▶ RECORDS SHOWN:
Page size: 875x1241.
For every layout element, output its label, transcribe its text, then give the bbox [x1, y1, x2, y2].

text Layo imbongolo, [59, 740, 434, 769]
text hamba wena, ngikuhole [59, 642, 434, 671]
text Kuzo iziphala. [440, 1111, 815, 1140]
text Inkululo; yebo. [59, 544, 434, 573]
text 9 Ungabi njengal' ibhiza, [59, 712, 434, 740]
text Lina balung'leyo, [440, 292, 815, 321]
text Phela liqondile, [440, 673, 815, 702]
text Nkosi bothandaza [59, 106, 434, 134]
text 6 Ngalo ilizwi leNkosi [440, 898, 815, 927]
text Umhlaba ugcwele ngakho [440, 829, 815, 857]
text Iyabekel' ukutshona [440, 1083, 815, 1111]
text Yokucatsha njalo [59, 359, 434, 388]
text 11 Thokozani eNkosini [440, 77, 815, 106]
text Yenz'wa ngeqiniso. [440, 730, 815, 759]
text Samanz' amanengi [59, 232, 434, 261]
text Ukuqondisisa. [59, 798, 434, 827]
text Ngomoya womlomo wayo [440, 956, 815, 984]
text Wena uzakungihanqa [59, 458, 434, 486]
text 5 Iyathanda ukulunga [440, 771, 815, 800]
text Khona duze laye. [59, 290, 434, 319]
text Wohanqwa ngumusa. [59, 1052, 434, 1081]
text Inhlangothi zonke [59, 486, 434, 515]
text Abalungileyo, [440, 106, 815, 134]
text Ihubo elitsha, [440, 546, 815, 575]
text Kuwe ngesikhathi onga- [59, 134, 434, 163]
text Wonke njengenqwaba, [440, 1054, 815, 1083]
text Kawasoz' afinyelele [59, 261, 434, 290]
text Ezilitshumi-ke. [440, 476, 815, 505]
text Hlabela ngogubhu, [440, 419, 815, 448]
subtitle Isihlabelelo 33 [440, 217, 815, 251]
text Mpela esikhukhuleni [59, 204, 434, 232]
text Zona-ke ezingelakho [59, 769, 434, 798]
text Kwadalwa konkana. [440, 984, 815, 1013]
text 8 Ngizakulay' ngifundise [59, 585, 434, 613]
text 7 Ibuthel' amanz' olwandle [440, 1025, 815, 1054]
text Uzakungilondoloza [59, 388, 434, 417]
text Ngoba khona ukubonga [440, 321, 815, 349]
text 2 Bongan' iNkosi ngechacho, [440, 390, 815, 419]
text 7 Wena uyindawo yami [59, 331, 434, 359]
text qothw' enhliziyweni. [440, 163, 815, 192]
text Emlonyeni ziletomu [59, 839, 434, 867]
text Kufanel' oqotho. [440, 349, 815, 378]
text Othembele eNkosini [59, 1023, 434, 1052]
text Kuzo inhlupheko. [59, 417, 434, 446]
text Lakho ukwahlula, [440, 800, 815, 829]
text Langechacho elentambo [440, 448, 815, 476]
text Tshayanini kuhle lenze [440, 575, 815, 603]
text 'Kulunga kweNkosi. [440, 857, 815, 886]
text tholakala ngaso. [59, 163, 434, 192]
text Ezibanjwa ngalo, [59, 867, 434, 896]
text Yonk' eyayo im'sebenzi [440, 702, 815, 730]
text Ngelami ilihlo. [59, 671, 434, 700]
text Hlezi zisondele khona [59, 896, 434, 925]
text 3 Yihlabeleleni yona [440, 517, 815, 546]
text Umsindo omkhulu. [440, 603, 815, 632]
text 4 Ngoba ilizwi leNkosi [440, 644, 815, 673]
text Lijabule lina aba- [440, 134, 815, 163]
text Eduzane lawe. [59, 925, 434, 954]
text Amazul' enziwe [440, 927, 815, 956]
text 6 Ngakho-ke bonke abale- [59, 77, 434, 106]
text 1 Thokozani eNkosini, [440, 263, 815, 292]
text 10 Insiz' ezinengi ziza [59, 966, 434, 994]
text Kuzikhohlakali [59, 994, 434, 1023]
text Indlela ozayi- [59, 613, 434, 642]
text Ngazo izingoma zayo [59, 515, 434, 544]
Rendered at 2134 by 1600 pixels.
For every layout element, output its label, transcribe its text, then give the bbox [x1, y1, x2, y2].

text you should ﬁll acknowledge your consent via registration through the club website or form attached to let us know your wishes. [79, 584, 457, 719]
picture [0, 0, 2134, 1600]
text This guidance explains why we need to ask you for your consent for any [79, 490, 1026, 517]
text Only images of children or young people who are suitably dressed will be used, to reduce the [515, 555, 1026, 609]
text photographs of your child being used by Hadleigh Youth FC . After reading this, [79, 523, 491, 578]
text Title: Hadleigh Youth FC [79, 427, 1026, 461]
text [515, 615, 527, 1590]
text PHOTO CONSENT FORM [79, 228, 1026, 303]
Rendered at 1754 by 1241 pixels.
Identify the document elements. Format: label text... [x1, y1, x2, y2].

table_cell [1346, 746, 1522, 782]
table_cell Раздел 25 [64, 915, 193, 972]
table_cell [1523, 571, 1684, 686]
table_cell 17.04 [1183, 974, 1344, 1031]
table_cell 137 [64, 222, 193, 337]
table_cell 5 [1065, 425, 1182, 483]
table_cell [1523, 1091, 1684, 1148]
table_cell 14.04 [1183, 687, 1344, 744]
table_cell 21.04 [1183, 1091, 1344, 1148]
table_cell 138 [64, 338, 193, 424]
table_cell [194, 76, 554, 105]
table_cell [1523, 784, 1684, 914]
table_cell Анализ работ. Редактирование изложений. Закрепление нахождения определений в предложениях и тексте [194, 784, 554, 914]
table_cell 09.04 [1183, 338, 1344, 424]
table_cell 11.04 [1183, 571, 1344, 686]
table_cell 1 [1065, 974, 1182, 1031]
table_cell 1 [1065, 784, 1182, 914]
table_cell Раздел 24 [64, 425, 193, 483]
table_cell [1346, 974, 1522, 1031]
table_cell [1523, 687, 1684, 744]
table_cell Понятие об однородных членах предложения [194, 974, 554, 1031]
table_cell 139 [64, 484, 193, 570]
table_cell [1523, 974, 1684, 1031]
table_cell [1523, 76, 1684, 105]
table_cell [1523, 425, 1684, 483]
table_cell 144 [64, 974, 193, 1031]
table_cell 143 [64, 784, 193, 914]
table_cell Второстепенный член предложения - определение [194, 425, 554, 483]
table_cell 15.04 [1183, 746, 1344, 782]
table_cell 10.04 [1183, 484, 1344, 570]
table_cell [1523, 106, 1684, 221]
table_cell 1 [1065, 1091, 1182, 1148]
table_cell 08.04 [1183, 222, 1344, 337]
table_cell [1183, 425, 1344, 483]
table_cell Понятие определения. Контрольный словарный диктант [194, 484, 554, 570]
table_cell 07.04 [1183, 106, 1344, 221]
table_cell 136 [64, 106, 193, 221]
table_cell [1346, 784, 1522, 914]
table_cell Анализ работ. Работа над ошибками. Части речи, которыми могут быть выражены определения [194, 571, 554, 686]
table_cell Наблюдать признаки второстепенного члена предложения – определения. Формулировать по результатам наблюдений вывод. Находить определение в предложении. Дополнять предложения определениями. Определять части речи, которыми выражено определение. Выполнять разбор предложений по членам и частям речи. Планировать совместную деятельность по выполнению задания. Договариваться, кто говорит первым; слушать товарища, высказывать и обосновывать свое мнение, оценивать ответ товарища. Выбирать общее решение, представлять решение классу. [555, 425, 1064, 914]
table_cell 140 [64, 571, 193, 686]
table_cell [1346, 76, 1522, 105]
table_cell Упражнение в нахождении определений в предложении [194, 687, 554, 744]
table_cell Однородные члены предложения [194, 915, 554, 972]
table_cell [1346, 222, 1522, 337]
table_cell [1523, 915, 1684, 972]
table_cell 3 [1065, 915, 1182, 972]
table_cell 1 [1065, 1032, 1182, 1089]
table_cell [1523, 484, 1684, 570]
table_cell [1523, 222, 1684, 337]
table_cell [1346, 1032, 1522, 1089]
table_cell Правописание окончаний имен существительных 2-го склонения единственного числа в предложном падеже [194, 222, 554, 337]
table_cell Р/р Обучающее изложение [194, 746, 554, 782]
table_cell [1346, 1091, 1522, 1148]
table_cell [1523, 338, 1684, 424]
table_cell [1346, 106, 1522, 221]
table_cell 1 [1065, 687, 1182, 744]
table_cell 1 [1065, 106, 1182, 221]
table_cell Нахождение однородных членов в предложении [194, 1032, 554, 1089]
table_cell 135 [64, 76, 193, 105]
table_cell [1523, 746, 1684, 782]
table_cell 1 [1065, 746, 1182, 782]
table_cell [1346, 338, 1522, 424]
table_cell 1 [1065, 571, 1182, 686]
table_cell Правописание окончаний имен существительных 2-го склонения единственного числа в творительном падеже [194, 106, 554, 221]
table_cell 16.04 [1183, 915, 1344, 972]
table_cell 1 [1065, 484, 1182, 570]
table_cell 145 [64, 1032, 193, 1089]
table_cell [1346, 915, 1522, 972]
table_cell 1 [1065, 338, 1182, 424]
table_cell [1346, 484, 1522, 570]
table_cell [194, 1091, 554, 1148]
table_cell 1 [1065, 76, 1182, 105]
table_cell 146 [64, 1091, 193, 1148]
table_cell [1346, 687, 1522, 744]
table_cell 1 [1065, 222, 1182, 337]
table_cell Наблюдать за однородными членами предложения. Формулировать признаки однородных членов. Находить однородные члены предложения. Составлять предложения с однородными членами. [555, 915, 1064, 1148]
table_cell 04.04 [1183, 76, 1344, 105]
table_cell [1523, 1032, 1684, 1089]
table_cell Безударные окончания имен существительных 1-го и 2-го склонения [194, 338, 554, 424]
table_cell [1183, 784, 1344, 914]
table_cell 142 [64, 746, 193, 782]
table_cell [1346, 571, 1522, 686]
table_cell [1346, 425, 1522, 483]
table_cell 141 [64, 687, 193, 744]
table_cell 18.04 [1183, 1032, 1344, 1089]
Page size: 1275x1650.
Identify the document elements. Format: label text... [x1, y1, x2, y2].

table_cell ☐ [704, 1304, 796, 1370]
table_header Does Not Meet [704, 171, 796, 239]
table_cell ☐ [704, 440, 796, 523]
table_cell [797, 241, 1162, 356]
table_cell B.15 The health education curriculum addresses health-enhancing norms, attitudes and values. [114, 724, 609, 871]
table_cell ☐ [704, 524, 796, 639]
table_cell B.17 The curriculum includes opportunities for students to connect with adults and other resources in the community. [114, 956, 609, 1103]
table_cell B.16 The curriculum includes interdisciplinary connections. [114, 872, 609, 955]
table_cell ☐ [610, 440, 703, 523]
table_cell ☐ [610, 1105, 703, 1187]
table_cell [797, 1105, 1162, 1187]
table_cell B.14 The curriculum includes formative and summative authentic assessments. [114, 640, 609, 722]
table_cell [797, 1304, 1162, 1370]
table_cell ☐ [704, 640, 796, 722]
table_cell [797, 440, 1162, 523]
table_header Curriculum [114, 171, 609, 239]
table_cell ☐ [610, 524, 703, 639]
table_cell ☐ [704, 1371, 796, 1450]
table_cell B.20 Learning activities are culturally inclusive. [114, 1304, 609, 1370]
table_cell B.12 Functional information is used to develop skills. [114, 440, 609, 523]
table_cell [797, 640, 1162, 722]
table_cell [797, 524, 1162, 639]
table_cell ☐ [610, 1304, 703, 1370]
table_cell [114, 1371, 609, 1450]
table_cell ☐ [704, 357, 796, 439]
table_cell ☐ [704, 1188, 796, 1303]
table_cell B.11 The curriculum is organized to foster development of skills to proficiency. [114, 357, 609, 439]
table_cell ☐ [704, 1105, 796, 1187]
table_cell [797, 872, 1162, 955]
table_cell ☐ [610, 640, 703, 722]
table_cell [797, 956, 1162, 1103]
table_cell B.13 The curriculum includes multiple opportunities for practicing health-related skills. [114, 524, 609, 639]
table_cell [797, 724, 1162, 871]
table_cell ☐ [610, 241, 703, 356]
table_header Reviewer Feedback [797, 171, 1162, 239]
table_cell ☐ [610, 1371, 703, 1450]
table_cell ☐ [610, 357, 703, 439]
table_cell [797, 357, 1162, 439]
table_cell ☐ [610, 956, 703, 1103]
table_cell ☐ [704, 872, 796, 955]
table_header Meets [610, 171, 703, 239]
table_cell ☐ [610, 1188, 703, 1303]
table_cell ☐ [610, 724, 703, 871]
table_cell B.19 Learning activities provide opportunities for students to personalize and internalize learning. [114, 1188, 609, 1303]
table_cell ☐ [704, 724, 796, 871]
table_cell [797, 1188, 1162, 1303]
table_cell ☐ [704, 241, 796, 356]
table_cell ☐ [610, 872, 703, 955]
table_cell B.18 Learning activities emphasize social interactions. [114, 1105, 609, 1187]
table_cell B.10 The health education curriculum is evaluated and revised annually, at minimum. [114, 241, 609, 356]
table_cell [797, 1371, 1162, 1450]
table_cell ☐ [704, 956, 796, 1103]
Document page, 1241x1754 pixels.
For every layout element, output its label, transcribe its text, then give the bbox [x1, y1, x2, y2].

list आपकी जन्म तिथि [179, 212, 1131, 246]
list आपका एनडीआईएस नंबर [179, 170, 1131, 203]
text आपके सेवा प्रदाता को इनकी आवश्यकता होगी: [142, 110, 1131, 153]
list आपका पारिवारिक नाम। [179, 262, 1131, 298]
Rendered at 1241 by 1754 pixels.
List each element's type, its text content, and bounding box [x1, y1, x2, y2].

▶ PROBLEM DETAILS:
Using the entries above, return each line in which the word "членов" occurs.

▶ RESPONSE:
table_cell Нахождение однородных членов в предложении [194, 1032, 554, 1089]
table_cell Наблюдать за однородными членами предложения. Формулировать признаки однородных членов. Находить однородные члены предложения. Составлять предложения с однородными членами. [555, 915, 1064, 1148]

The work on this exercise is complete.